**About this task**. Only one portion of the data is to be written out: from the line bearing "357.89 | | | |" through the line bearing "2200257 | URINALYSIS". Write it exactly as it appears.

[[ Dataset excerpts, beginning ]]

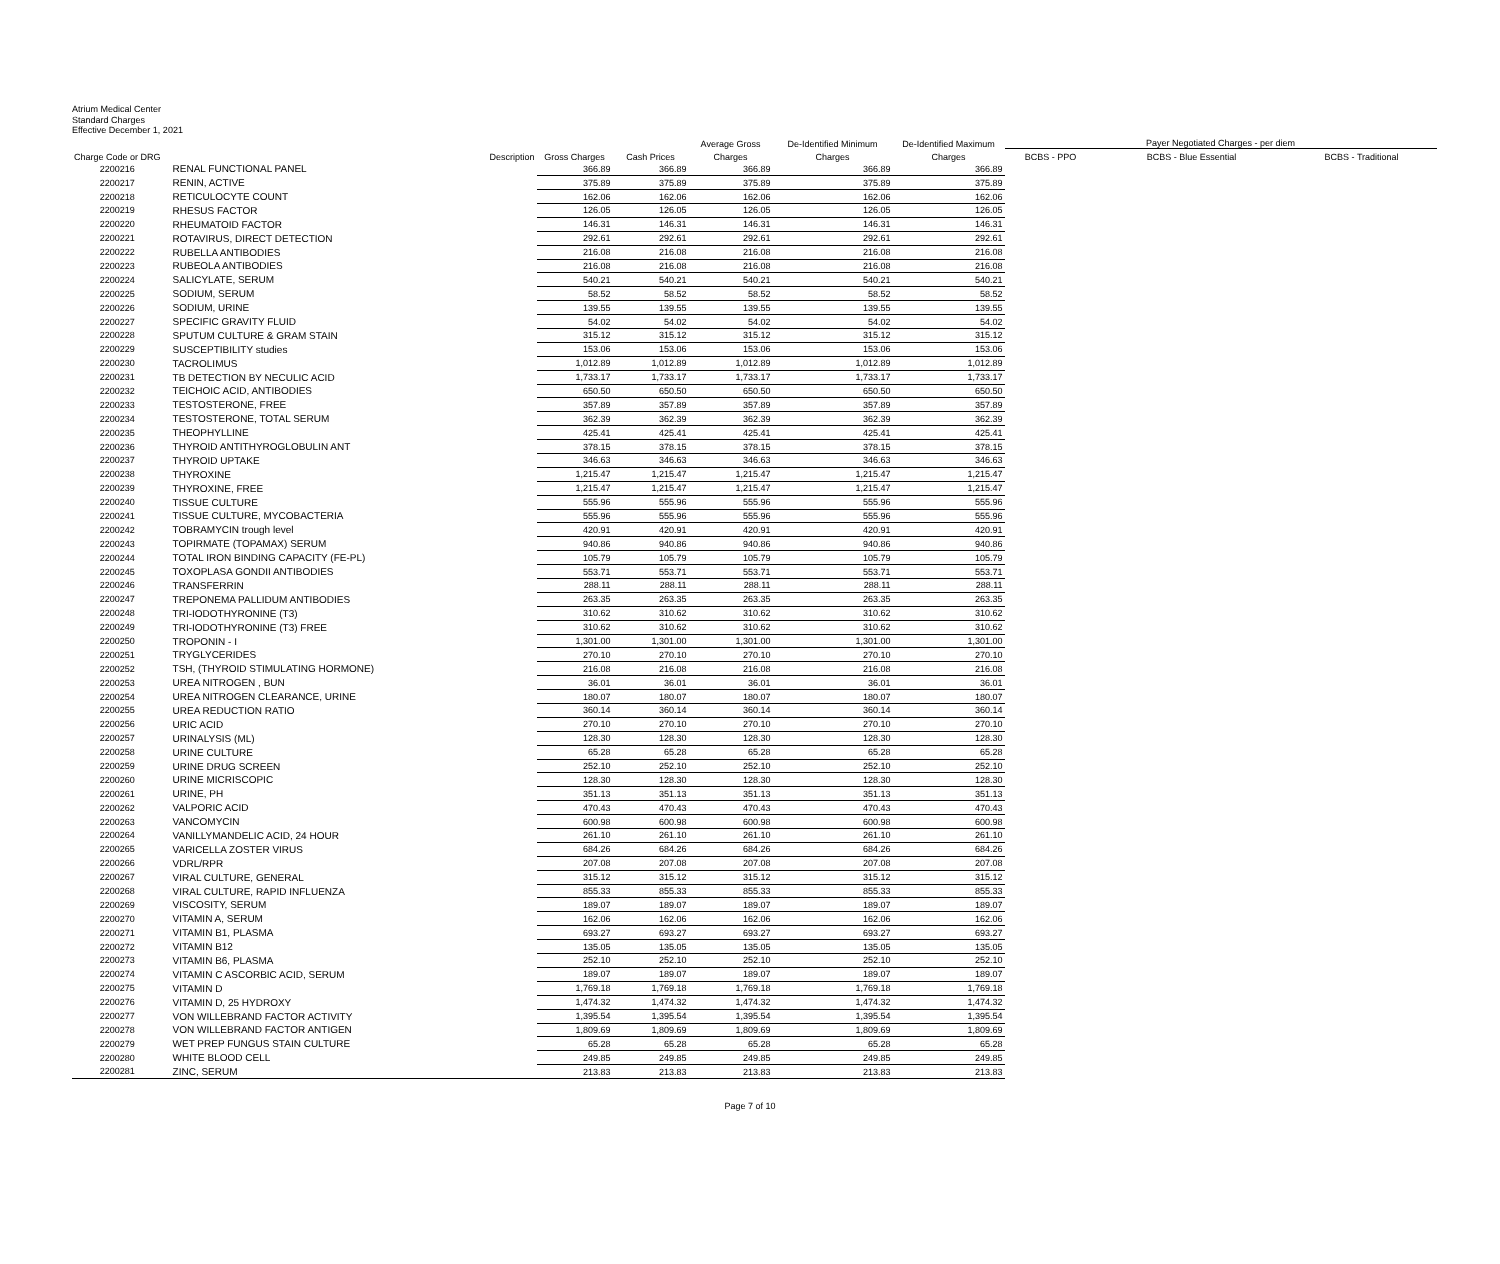Atrium Medical Center
Standard Charges
Effective December 1, 2021
| | | | | Average Gross | De-Identified Minimum | De-Identified Maximum | Payer Negotiated Charges - per diem | | |
| --- | --- | --- | --- | --- | --- | --- | --- | --- | --- |
| Charge Code or DRG | Description | Gross Charges | Cash Prices | Charges | Charges | Charges | BCBS - PPO | BCBS - Blue Essential | BCBS - Traditional |
| 2200216 | RENAL FUNCTIONAL PANEL | 366.89 | 366.89 | 366.89 | 366.89 | 366.89 | | | |
| 2200217 | RENIN, ACTIVE | 375.89 | 375.89 | 375.89 | 375.89 | 375.89 | | | |
| 2200218 | RETICULOCYTE COUNT | 162.06 | 162.06 | 162.06 | 162.06 | 162.06 | | | |
| 2200219 | RHESUS FACTOR | 126.05 | 126.05 | 126.05 | 126.05 | 126.05 | | | |
| 2200220 | RHEUMATOID FACTOR | 146.31 | 146.31 | 146.31 | 146.31 | 146.31 | | | |
| 2200221 | ROTAVIRUS, DIRECT DETECTION | 292.61 | 292.61 | 292.61 | 292.61 | 292.61 | | | |
| 2200222 | RUBELLA ANTIBODIES | 216.08 | 216.08 | 216.08 | 216.08 | 216.08 | | | |
| 2200223 | RUBEOLA ANTIBODIES | 216.08 | 216.08 | 216.08 | 216.08 | 216.08 | | | |
| 2200224 | SALICYLATE, SERUM | 540.21 | 540.21 | 540.21 | 540.21 | 540.21 | | | |
| 2200225 | SODIUM, SERUM | 58.52 | 58.52 | 58.52 | 58.52 | 58.52 | | | |
| 2200226 | SODIUM, URINE | 139.55 | 139.55 | 139.55 | 139.55 | 139.55 | | | |
| 2200227 | SPECIFIC GRAVITY FLUID | 54.02 | 54.02 | 54.02 | 54.02 | 54.02 | | | |
| 2200228 | SPUTUM CULTURE & GRAM STAIN | 315.12 | 315.12 | 315.12 | 315.12 | 315.12 | | | |
| 2200229 | SUSCEPTIBILITY studies | 153.06 | 153.06 | 153.06 | 153.06 | 153.06 | | | |
| 2200230 | TACROLIMUS | 1,012.89 | 1,012.89 | 1,012.89 | 1,012.89 | 1,012.89 | | | |
| 2200231 | TB DETECTION BY NECULIC ACID | 1,733.17 | 1,733.17 | 1,733.17 | 1,733.17 | 1,733.17 | | | |
| 2200232 | TEICHOIC ACID, ANTIBODIES | 650.50 | 650.50 | 650.50 | 650.50 | 650.50 | | | |
| 2200233 | TESTOSTERONE, FREE | 357.89 | 357.89 | 357.89 | 357.89 | 357.89 | | | |
| 2200234 | TESTOSTERONE, TOTAL SERUM | 362.39 | 362.39 | 362.39 | 362.39 | 362.39 | | | |
| 2200235 | THEOPHYLLINE | 425.41 | 425.41 | 425.41 | 425.41 | 425.41 | | | |
| 2200236 | THYROID ANTITHYROGLOBULIN ANT | 378.15 | 378.15 | 378.15 | 378.15 | 378.15 | | | |
| 2200237 | THYROID UPTAKE | 346.63 | 346.63 | 346.63 | 346.63 | 346.63 | | | |
| 2200238 | THYROXINE | 1,215.47 | 1,215.47 | 1,215.47 | 1,215.47 | 1,215.47 | | | |
| 2200239 | THYROXINE, FREE | 1,215.47 | 1,215.47 | 1,215.47 | 1,215.47 | 1,215.47 | | | |
| 2200240 | TISSUE CULTURE | 555.96 | 555.96 | 555.96 | 555.96 | 555.96 | | | |
| 2200241 | TISSUE CULTURE, MYCOBACTERIA | 555.96 | 555.96 | 555.96 | 555.96 | 555.96 | | | |
| 2200242 | TOBRAMYCIN trough level | 420.91 | 420.91 | 420.91 | 420.91 | 420.91 | | | |
| 2200243 | TOPIRMATE (TOPAMAX) SERUM | 940.86 | 940.86 | 940.86 | 940.86 | 940.86 | | | |
| 2200244 | TOTAL IRON BINDING CAPACITY (FE-PL) | 105.79 | 105.79 | 105.79 | 105.79 | 105.79 | | | |
| 2200245 | TOXOPLASA GONDII ANTIBODIES | 553.71 | 553.71 | 553.71 | 553.71 | 553.71 | | | |
| 2200246 | TRANSFERRIN | 288.11 | 288.11 | 288.11 | 288.11 | 288.11 | | | |
| 2200247 | TREPONEMA PALLIDUM ANTIBODIES | 263.35 | 263.35 | 263.35 | 263.35 | 263.35 | | | |
| 2200248 | TRI-IODOTHYRONINE (T3) | 310.62 | 310.62 | 310.62 | 310.62 | 310.62 | | | |
| 2200249 | TRI-IODOTHYRONINE (T3) FREE | 310.62 | 310.62 | 310.62 | 310.62 | 310.62 | | | |
| 2200250 | TROPONIN - I | 1,301.00 | 1,301.00 | 1,301.00 | 1,301.00 | 1,301.00 | | | |
| 2200251 | TRYGLYCERIDES | 270.10 | 270.10 | 270.10 | 270.10 | 270.10 | | | |
| 2200252 | TSH, (THYROID STIMULATING HORMONE) | 216.08 | 216.08 | 216.08 | 216.08 | 216.08 | | | |
| 2200253 | UREA NITROGEN , BUN | 36.01 | 36.01 | 36.01 | 36.01 | 36.01 | | | |
| 2200254 | UREA NITROGEN CLEARANCE, URINE | 180.07 | 180.07 | 180.07 | 180.07 | 180.07 | | | |
| 2200255 | UREA REDUCTION RATIO | 360.14 | 360.14 | 360.14 | 360.14 | 360.14 | | | |
| 2200256 | URIC ACID | 270.10 | 270.10 | 270.10 | 270.10 | 270.10 | | | |
| 2200257 | URINALYSIS (ML) | 128.30 | 128.30 | 128.30 | 128.30 | 128.30 | | | |
| 2200258 | URINE CULTURE | 65.28 | 65.28 | 65.28 | 65.28 | 65.28 | | | |
| 2200259 | URINE DRUG SCREEN | 252.10 | 252.10 | 252.10 | 252.10 | 252.10 | | | |
| 2200260 | URINE MICRISCOPIC | 128.30 | 128.30 | 128.30 | 128.30 | 128.30 | | | |
| 2200261 | URINE, PH | 351.13 | 351.13 | 351.13 | 351.13 | 351.13 | | | |
| 2200262 | VALPORIC ACID | 470.43 | 470.43 | 470.43 | 470.43 | 470.43 | | | |
| 2200263 | VANCOMYCIN | 600.98 | 600.98 | 600.98 | 600.98 | 600.98 | | | |
| 2200264 | VANILLYMANDELIC ACID, 24 HOUR | 261.10 | 261.10 | 261.10 | 261.10 | 261.10 | | | |
| 2200265 | VARICELLA ZOSTER VIRUS | 684.26 | 684.26 | 684.26 | 684.26 | 684.26 | | | |
| 2200266 | VDRL/RPR | 207.08 | 207.08 | 207.08 | 207.08 | 207.08 | | | |
| 2200267 | VIRAL CULTURE, GENERAL | 315.12 | 315.12 | 315.12 | 315.12 | 315.12 | | | |
| 2200268 | VIRAL CULTURE, RAPID INFLUENZA | 855.33 | 855.33 | 855.33 | 855.33 | 855.33 | | | |
| 2200269 | VISCOSITY, SERUM | 189.07 | 189.07 | 189.07 | 189.07 | 189.07 | | | |
| 2200270 | VITAMIN A, SERUM | 162.06 | 162.06 | 162.06 | 162.06 | 162.06 | | | |
| 2200271 | VITAMIN B1, PLASMA | 693.27 | 693.27 | 693.27 | 693.27 | 693.27 | | | |
| 2200272 | VITAMIN B12 | 135.05 | 135.05 | 135.05 | 135.05 | 135.05 | | | |
| 2200273 | VITAMIN B6, PLASMA | 252.10 | 252.10 | 252.10 | 252.10 | 252.10 | | | |
| 2200274 | VITAMIN C ASCORBIC ACID, SERUM | 189.07 | 189.07 | 189.07 | 189.07 | 189.07 | | | |
| 2200275 | VITAMIN D | 1,769.18 | 1,769.18 | 1,769.18 | 1,769.18 | 1,769.18 | | | |
| 2200276 | VITAMIN D, 25 HYDROXY | 1,474.32 | 1,474.32 | 1,474.32 | 1,474.32 | 1,474.32 | | | |
| 2200277 | VON WILLEBRAND FACTOR ACTIVITY | 1,395.54 | 1,395.54 | 1,395.54 | 1,395.54 | 1,395.54 | | | |
| 2200278 | VON WILLEBRAND FACTOR ANTIGEN | 1,809.69 | 1,809.69 | 1,809.69 | 1,809.69 | 1,809.69 | | | |
| 2200279 | WET PREP FUNGUS STAIN CULTURE | 65.28 | 65.28 | 65.28 | 65.28 | 65.28 | | | |
| 2200280 | WHITE BLOOD CELL | 249.85 | 249.85 | 249.85 | 249.85 | 249.85 | | | |
| 2200281 | ZINC, SERUM | 213.83 | 213.83 | 213.83 | 213.83 | 213.83 | | | |
Page 7 of 10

[[ Dataset excerpts, end ]]

**The answer**.
| 2200233 | TESTOSTERONE, FREE | 357.89 | 357.89 | 357.89 | 357.89 | 357.89 | | | |
| 2200234 | TESTOSTERONE, TOTAL SERUM | 362.39 | 362.39 | 362.39 | 362.39 | 362.39 | | | |
| 2200235 | THEOPHYLLINE | 425.41 | 425.41 | 425.41 | 425.41 | 425.41 | | | |
| 2200236 | THYROID ANTITHYROGLOBULIN ANT | 378.15 | 378.15 | 378.15 | 378.15 | 378.15 | | | |
| 2200237 | THYROID UPTAKE | 346.63 | 346.63 | 346.63 | 346.63 | 346.63 | | | |
| 2200238 | THYROXINE | 1,215.47 | 1,215.47 | 1,215.47 | 1,215.47 | 1,215.47 | | | |
| 2200239 | THYROXINE, FREE | 1,215.47 | 1,215.47 | 1,215.47 | 1,215.47 | 1,215.47 | | | |
| 2200240 | TISSUE CULTURE | 555.96 | 555.96 | 555.96 | 555.96 | 555.96 | | | |
| 2200241 | TISSUE CULTURE, MYCOBACTERIA | 555.96 | 555.96 | 555.96 | 555.96 | 555.96 | | | |
| 2200242 | TOBRAMYCIN trough level | 420.91 | 420.91 | 420.91 | 420.91 | 420.91 | | | |
| 2200243 | TOPIRMATE (TOPAMAX) SERUM | 940.86 | 940.86 | 940.86 | 940.86 | 940.86 | | | |
| 2200244 | TOTAL IRON BINDING CAPACITY (FE-PL) | 105.79 | 105.79 | 105.79 | 105.79 | 105.79 | | | |
| 2200245 | TOXOPLASA GONDII ANTIBODIES | 553.71 | 553.71 | 553.71 | 553.71 | 553.71 | | | |
| 2200246 | TRANSFERRIN | 288.11 | 288.11 | 288.11 | 288.11 | 288.11 | | | |
| 2200247 | TREPONEMA PALLIDUM ANTIBODIES | 263.35 | 263.35 | 263.35 | 263.35 | 263.35 | | | |
| 2200248 | TRI-IODOTHYRONINE (T3) | 310.62 | 310.62 | 310.62 | 310.62 | 310.62 | | | |
| 2200249 | TRI-IODOTHYRONINE (T3) FREE | 310.62 | 310.62 | 310.62 | 310.62 | 310.62 | | | |
| 2200250 | TROPONIN - I | 1,301.00 | 1,301.00 | 1,301.00 | 1,301.00 | 1,301.00 | | | |
| 2200251 | TRYGLYCERIDES | 270.10 | 270.10 | 270.10 | 270.10 | 270.10 | | | |
| 2200252 | TSH, (THYROID STIMULATING HORMONE) | 216.08 | 216.08 | 216.08 | 216.08 | 216.08 | | | |
| 2200253 | UREA NITROGEN , BUN | 36.01 | 36.01 | 36.01 | 36.01 | 36.01 | | | |
| 2200254 | UREA NITROGEN CLEARANCE, URINE | 180.07 | 180.07 | 180.07 | 180.07 | 180.07 | | | |
| 2200255 | UREA REDUCTION RATIO | 360.14 | 360.14 | 360.14 | 360.14 | 360.14 | | | |
| 2200256 | URIC ACID | 270.10 | 270.10 | 270.10 | 270.10 | 270.10 | | | |
| 2200257 | URINALYSIS (ML) | 128.30 | 128.30 | 128.30 | 128.30 | 128.30 | | | |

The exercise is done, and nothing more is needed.